Workflow definition files - AWS HealthOmics

Workflow definition files

The HealthOmics workflow definition files must meet the following requirements:

  • HealthOmics supports workflow definitions written in WDL, Nextflow, or CWL.

  • Declare all parameters in the workflow definition file. Parameters include input and output locations, Amazon ECR container repositories, and runtime parameters such as allocated memory or CPU.

    Note

    The storage requirements to perform runs may be more than expected due to internal file system usage, so allow for more allocated memory than anticipated in your workflow definition file.

  • Declare the output files in the workflow definition file. If you want to copy intermediate run files to the output location, declare them as workflow outputs.

    The input and output locations must be in the same Region as the workflow run.

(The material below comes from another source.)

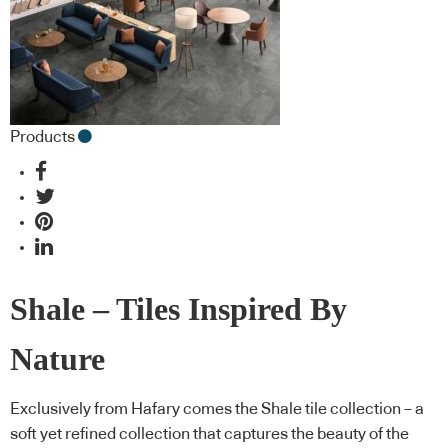
Products
Shale – Tiles Inspired By
Nature
Exclusively from Hafary comes the Shale tile collection – a
soft yet refined collection that captures the beauty of the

  • HealthOmics storage workflow inputs must be in ACTIVE status. OM will not import inputs with an ARCHIVED status, causing the workflow to fail.

The following is an example WDL workflow that reads the contents of an INPUT file and writes them into a RESULT file.

version 1.0 workflow TestFlow { input { File input_txt_file } # Copies input file data to output. call TxtFileCopyTask{ input: input_txt_file = input_txt_file, } output { File output_txt_file = TxtFileCopyTask.output_txt_file } } # Task definitions. task TxtFileCopyTask { input { File input_txt_file } command { cat ~{input_txt_file} > outfile.txt } output { File output_txt_file = "outfile.txt" } runtime { cpu: 2 memory: "4 GiB" docker: "ACCOUNT-ID.dkr.ecr.us-west-2.amazonaws.com/ubuntu:latest" } }

The input_txt_file.json file contains the following content:

{ "input_txt_file": { "description": "Input file to be copied", "required": true } }

You must zip the workflow definition file and any dependencies, such as subworkflows, before you can use the file to create a workflow with the create-workflow API operation.